Some 62% of financial institutions with more than $50 billion in assets told researcher Celent LLC last September that they had not sustained a loss from any cause that they could attribute to remote capture of any kind; among institutions with less than $1 billion in assets, the rate was 96%. Only 8% of the big banks said they have had recurring loss incidents owing to remote capture, while the rate among banks smaller than $50 billion was zero percent.
But now some observers are concerned that mobile remote capture, which allows consumers to deposit checks by snapping images of them with their handsets, may raise the risk of duplicate items. As with other forms of remote capture, the person making the deposit retains the original check and could later try to deposit or cash that original at the same bank, a different bank, or at a check-cashing store. Duplicate deposits also happen when another member of the household, not realizing a check has already been deposited remotely, takes it to the bank for deposit.
Some 10.9 million users were registered at financial institutions for mobile remote capture in 2012, according to Celent, a number the researcher expects to rise nearly four-fold to 40 million by 2015.

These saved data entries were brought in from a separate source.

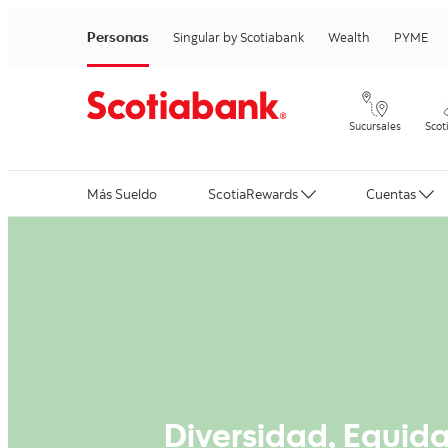
Personas
Singular by Scotiabank
Wealth
PYME
Sucursales
Scot
Más Sueldo
ScotiaRewards
Cuentas
Diversidad, Equid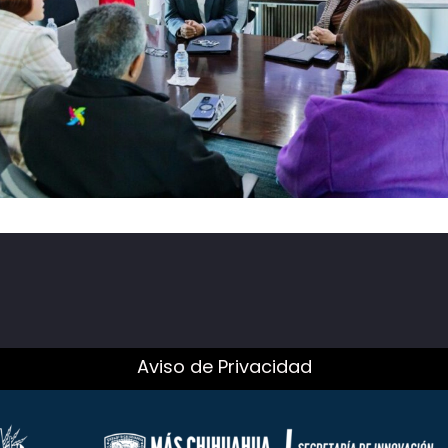
Aviso de Privacidad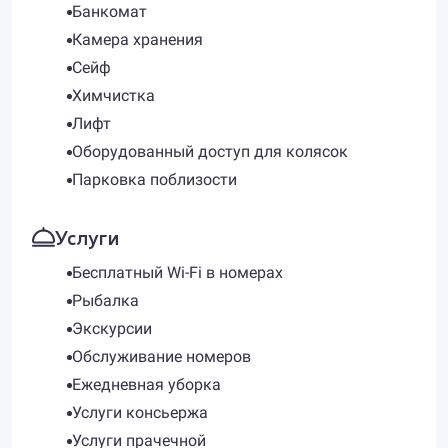
Банкомат
Камера хранения
Сейф
Химчистка
Лифт
Оборудованный доступ для колясок
Парковка поблизости
Услуги
Бесплатный Wi-Fi в номерах
Рыбалка
Экскурсии
Обслуживание номеров
Ежедневная уборка
Услуги консьержа
Услуги прачечной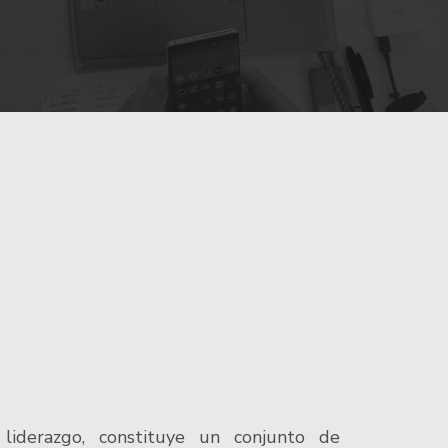
liderazgo, constituye un conjunto de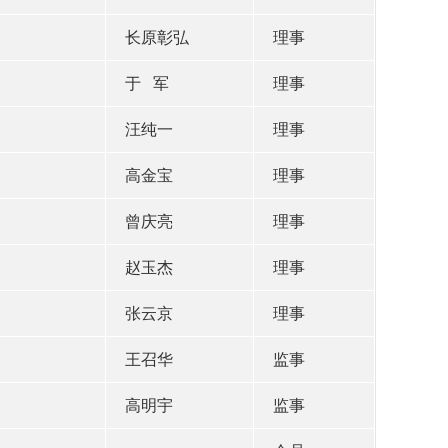
长原彰弘
理事
于 军
理事
汪纯一
理事
高金宝
理事
曾庆亮
理事
赵玉杰
理事
张云京
理事
王召华
监事
高明宇
监事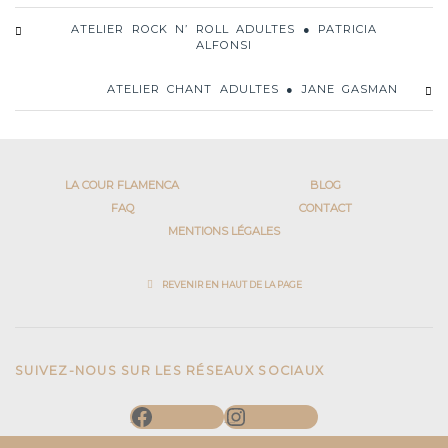
ATELIER ROCK N’ ROLL ADULTES ● PATRICIA
ALFONSI
ATELIER CHANT ADULTES ● JANE GASMAN
LA COUR FLAMENCA
BLOG
FAQ
CONTACT
MENTIONS LÉGALES
REVENIR EN HAUT DE LA PAGE
SUIVEZ-NOUS SUR LES RÉSEAUX SOCIAUX
Facebook
Instagram
Centre de danse du marais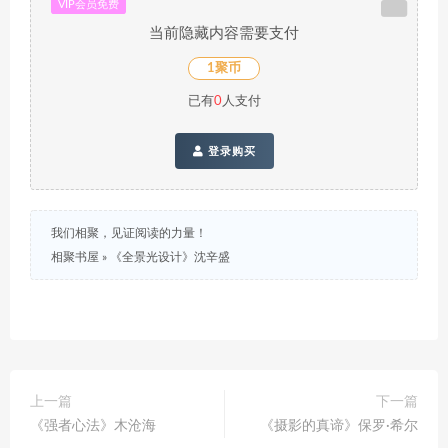
VIP会员免费
当前隐藏内容需要支付
1聚币
已有
0
人支付
登录购买
我们相聚，见证阅读的力量！
相聚书屋
»
《全景光设计》沈辛盛
上一篇
下一篇
《强者心法》木沧海
《摄影的真谛》保罗·希尔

Some see mobile deposit hiking the risk of duplicates because it takes deposit processing out of banks and commercial enterprises and puts it in the hands of consumers, who could be anywhere. “When you get to mobile [remote capture], the checks and balances aren’t that good,” says John Leekley, founder and chief executive of RemoteDepositCapture.com, which is conducting a series of Webinars on remote capture and duplicate checks. “It’s so easy to make a deposit, that’s the whole point of the service.”
Adds Bob Meara, a senior analyst at Celent: “There’s nothing auditable about how consumers handle original items.”
And, while financial institutions and software vendors have become better at detecting duplicate checks, finding such duplicates when items are deposited at unrelated banks remains a challenge. Vendors are only now starting to introduce systems to address this issue, says Meara. “That’s much harder to detect,” he says.
Figures for actual dollar losses owing to duplicate-check fraud that starts with remote capture of any kind are hard to come by, but Leekley estimates items returned because they are duplicates account for about 0.1% of all deposited checks. By comparison, total returns of all kinds account for five times that number, he says. And while actual incidents of duplicate items may be rising, that doesn’t mean dollar losses are increasing just as fast, since most duplicates are caught before they’re paid, Meara says.
Indeed, far more duplicates from mobile capture occur by accident, Leekley notes, than because of fraudulent intent. But, he adds, “as mobile [remote capture] grows, bad guys are figuring this out.”
The rising risk from mobile deposits may be mitigated, however, by the fact that the average value of these checks is typically lower than the average check value overall, according to Leekley. “What you see mobile deposit used for is birthday checks, bar mitzvah checks, and holiday checks from grandma and grandpa,” he says.
Financial institutions can also take a number of steps to control the risk. Leekley advises banks to impose limits on both the number of deposits and the value of checks until the customer is better known; to delay funds availability; and to engage in interbank notification of paid items to help detect cases where duplicate deposits are made at an institution unrelated to the one that took the mobile deposit. “These types of systems are in beta today and will roll out in 2014,” he says.